Glasgow Fort expansion reaches out to Seven Lochs wetland park

A Glasgow shopping centre is bucking a broader malaise in the sector with expansion plans to boost its leisure offer.

British Land, owners of Glasgow Fort, have opened consultations for new retail and leisure outlets next to the existing M&S; including a bowling alley, escape rooms and laser quest.

Cooper Cromar, the architect behind the original development, has been invited back to the latest phase, designed to blend seamlessly with the established department store.

Landscape architect MacGregor Smith will also oversee the creation of a new public space at Auchinlea Way, connecting the retail park with the newly restored Provan Hall, the centrepiece of the Seven Lochs wetland.

A planning application in the spring will allow works to commence on-site by early 2026.

Glasgow Fort was previously extended in 2016 with four restaurants and a multi-storey car park. 

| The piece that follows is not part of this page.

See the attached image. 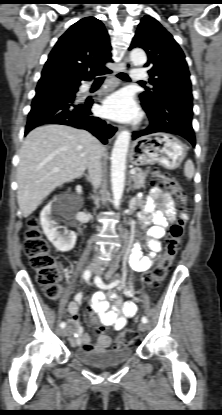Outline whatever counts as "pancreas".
<instances>
[{"label": "pancreas", "instance_id": "pancreas-1", "mask_svg": "<svg viewBox=\"0 0 222 415\" xmlns=\"http://www.w3.org/2000/svg\"><path fill=\"white\" fill-rule=\"evenodd\" d=\"M136 173L132 175L134 181V188L140 189L144 187L147 172L142 171L140 168H135Z\"/></svg>", "mask_w": 222, "mask_h": 415}]
</instances>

Matching metallic shingles will blend the new extension seamlessly with the old
Matching metallic shingles will blend the new extension seamlessly with the old
Public realm enhancements will improve interplay with neighbouring wetlands
Public realm enhancements will improve interplay with neighbouring wetlands

13 Comments

Fat Bloke on Tour
#1 Posted by Fat Bloke on Tour on 11 Dec 2024 at 10:45 AM
Wringing the cloth dry -- you can't fault their ambition.
Just a case that the existing food units aren't renting.
Plus 200m of path is not much of an upgrade to the park.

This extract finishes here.